ACTIVITY
Find every line of the data below that has "SQUARE" in it. Reply with the number only.

TASK MATERIAL
=== Section Start ===
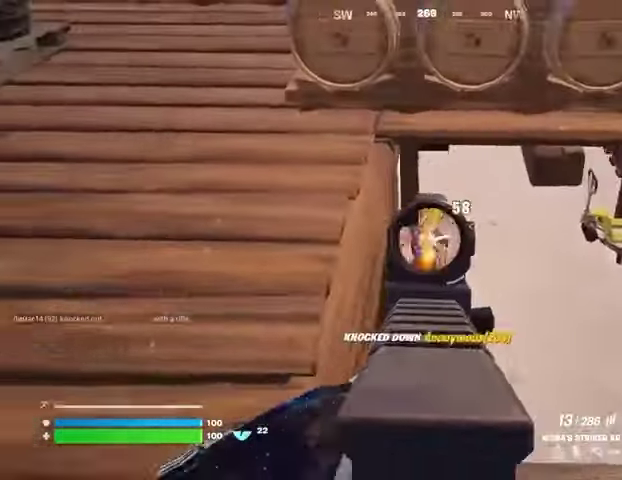
{"buttons": [], "left_stick": "down-left", "right_stick": "center", "events": [[67, "L2", "up"], [67, "R2", "up"], [100, "left_stick", "left"], [167, "right_stick", "up"], [267, "right_stick", "center"], [400, "SQUARE", "down"], [400, "left_stick", "down-left"], [467, "SQUARE", "up"]]}
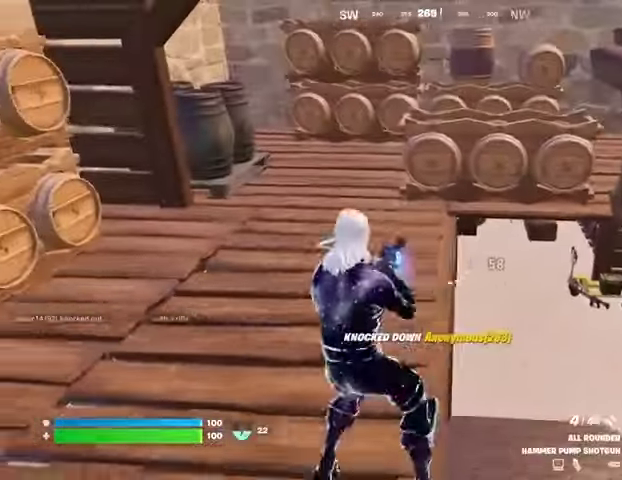
{"buttons": [], "left_stick": "down", "right_stick": "center", "events": [[67, "SQUARE", "down"], [133, "SQUARE", "up"], [300, "right_stick", "up"], [367, "right_stick", "center"], [433, "left_stick", "down"]]}
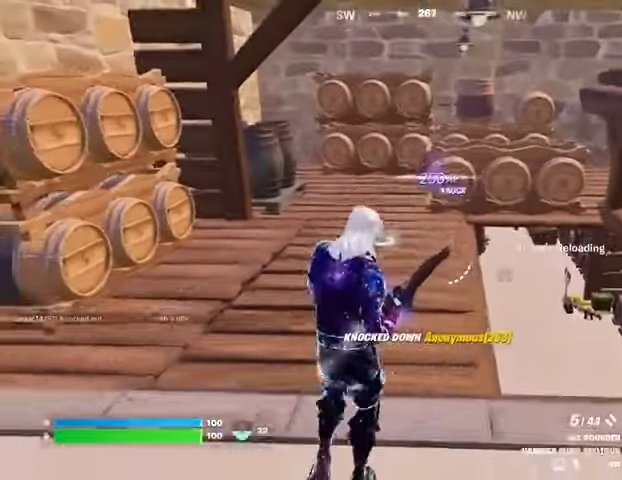
{"buttons": [], "left_stick": "down", "right_stick": "center", "events": []}
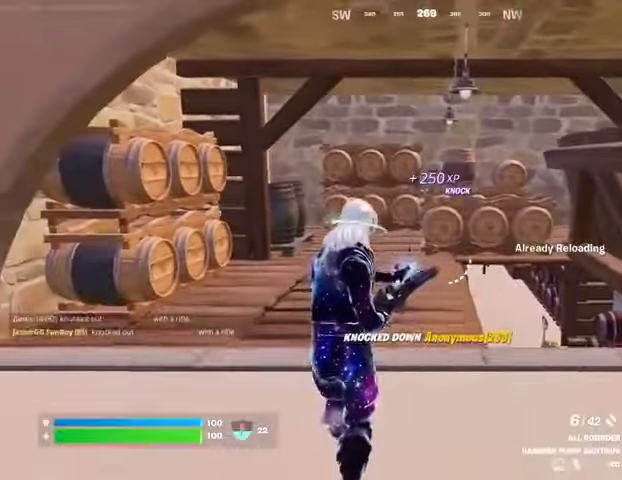
{"buttons": [], "left_stick": "down", "right_stick": "center", "events": []}
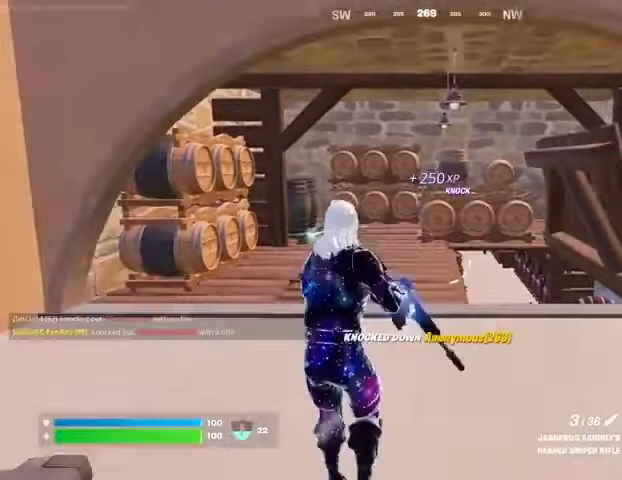
{"buttons": ["L2"], "left_stick": "up-right", "right_stick": "center", "events": [[333, "L2", "down"], [367, "left_stick", "up-right"]]}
=== Section End ===
TASK SOLUTION
2